Extract every record, exactly as written, and ignore the pictures.

> **Source data**
******************************

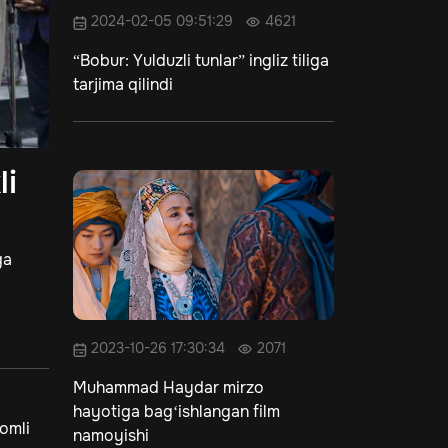
2024-02-05 09:51:29
4621
“Bobur: Yulduzli tunlar” ingliz tiliga
tarjima qilindi
li
ga
2023-10-26 17:30:34
2071
Muhammad Haydar mirzo
hayotiga bag‘ishlangan film
omli
namoyishi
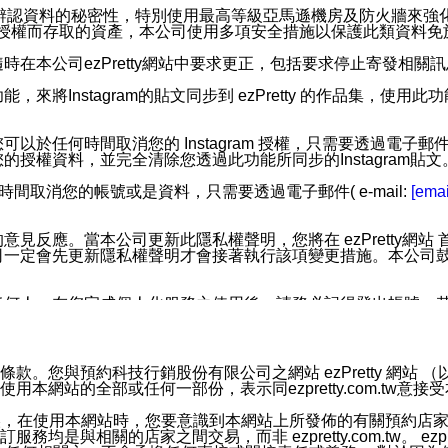
您個人辨認資料的秘密性，特別使用最高等級亞馬遜機房及防火牆來
失及未經授權而存取的資產，本公司使用多項安全措施以保護此類資料
在本公司ezPretty網站中要求更正，包括要求停止寄發相關
步功能，來將Instagram的貼文同步到 ezPretty 的作品集，使
步功能，您可以於任何時間取消您的 Instagram 授權，只需要
授權資料，並完全清除您透過此功能所同步的Instagram貼文
時間取消您的帳號或是資料，只需要透過電子郵件( e-mail:
[emai
應。當本公司更新此隱私權聲明，您將在 ezPretty網站 首頁
定會先更新隱私權聲明才會接著執行該項變更措施。本公司鼓勵您定
任何人。在您完成個人化服務之使用後，請務必記得登出帳號。
區。
並傳送或宣傳本網站各項服務之資料或電子郵件供您參考。您能
預約科技行銷股份有限公司之網站 ezPretty 網站 （以下皆稱 
網站的全部或任何一部份，表示同ezpretty.com.tw意
入本公司/本服務好友，您仍可接收到通知型訊息。
限，以廣告或其他目的的訊息皆不會被傳送。滿足以下三個條件
的資訊均無誤，在使用本網站時，您要意識到本網站上所發佈的有關預
號碼比對相符。
相關的店家之間交易，而非 ezpretty.com.tw。 ezpr
息。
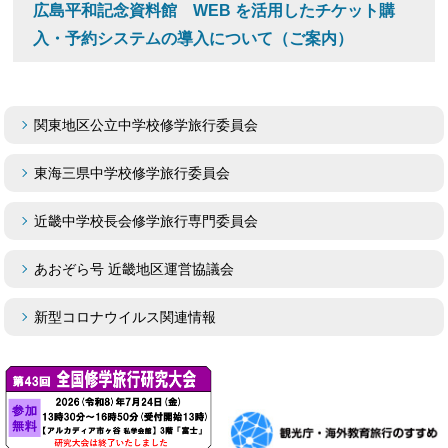
広島平和記念資料館 WEB を活用したチケット購
入・予約システムの導入について（ご案内）
関東地区公立中学校修学旅行委員会
東海三県中学校修学旅行委員会
近畿中学校長会修学旅行専門委員会
あおぞら号 近畿地区運営協議会
新型コロナウイルス関連情報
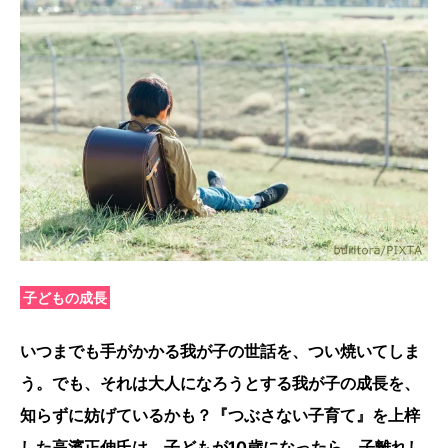
子どもの成長
いつまでも手がかかる我が子の世話を、つい焼いてしま
う。でも、それは大人になろうとする我が子の成長を、
知らずに妨げているかも？『つぶさない子育て』を上梓
した高濱正伸氏は、子どもが10歳になったら、子離れし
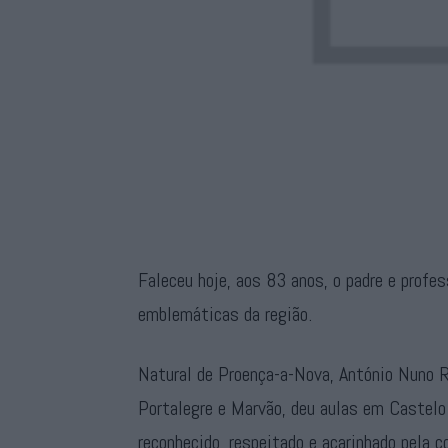
Faleceu hoje, aos 83 anos, o padre e prof
emblemáticas da região.
Natural de Proença-a-Nova, António Nuno R
Portalegre e Marvão, deu aulas em Castelo 
reconhecido, respeitado e acarinhado pela 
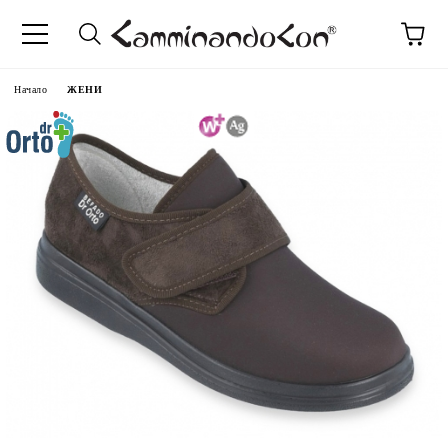
Начало
ЖЕНИ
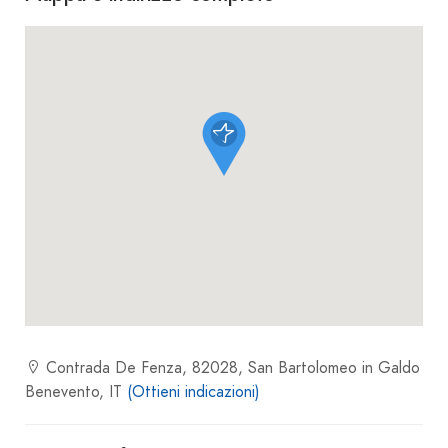
Contrada De Fenza, 82028, San Bartolomeo in Galdo
Benevento, IT
(Ottieni indicazioni)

******************************

> **Worked solution**
2024-02-05 09:51:29
4621
“Bobur: Yulduzli tunlar” ingliz tiliga
tarjima qilindi
li
ga
2023-10-26 17:30:34
2071
Muhammad Haydar mirzo
hayotiga bag‘ishlangan film
omli
namoyishi
您個人辨認資料的秘密性，特別使用最高等級亞馬遜機房及防火牆來
失及未經授權而存取的資產，本公司使用多項安全措施以保護此類資料
在本公司ezPretty網站中要求更正，包括要求停止寄發相關
步功能，來將Instagram的貼文同步到 ezPretty 的作品集，使
步功能，您可以於任何時間取消您的 Instagram 授權，只需要
授權資料，並完全清除您透過此功能所同步的Instagram貼文
時間取消您的帳號或是資料，只需要透過電子郵件( e-mail:
[emai
應。當本公司更新此隱私權聲明，您將在 ezPretty網站 首頁
定會先更新隱私權聲明才會接著執行該項變更措施。本公司鼓勵您定
任何人。在您完成個人化服務之使用後，請務必記得登出帳號。
區。
並傳送或宣傳本網站各項服務之資料或電子郵件供您參考。您能
預約科技行銷股份有限公司之網站 ezPretty 網站 （以下皆稱 
網站的全部或任何一部份，表示同ezpretty.com.tw意
入本公司/本服務好友，您仍可接收到通知型訊息。
限，以廣告或其他目的的訊息皆不會被傳送。滿足以下三個條件
的資訊均無誤，在使用本網站時，您要意識到本網站上所發佈的有關預
號碼比對相符。
相關的店家之間交易，而非 ezpretty.com.tw。 ezpr
息。
広島平和記念資料館 WEB を活用したチケット購
入・予約システムの導入について（ご案内）
関東地区公立中学校修学旅行委員会
東海三県中学校修学旅行委員会
近畿中学校長会修学旅行専門委員会
あおぞら号 近畿地区運営協議会
新型コロナウイルス関連情報
子どもの成長
いつまでも手がかかる我が子の世話を、つい焼いてしま
う。でも、それは大人になろうとする我が子の成長を、
知らずに妨げているかも？『つぶさない子育て』を上梓
した高濱正伸氏は、子どもが10歳になったら、子離れし
Faleceu hoje, aos 83 anos, o padre e prof
emblemáticas da região.
Natural de Proença-a-Nova, António Nuno R
Portalegre e Marvão, deu aulas em Castelo 
reconhecido, respeitado e acarinhado pela 
Начало
ЖЕНИ
Contrada De Fenza, 82028, San Bartolomeo in Galdo
Benevento, IT
(Ottieni indicazioni)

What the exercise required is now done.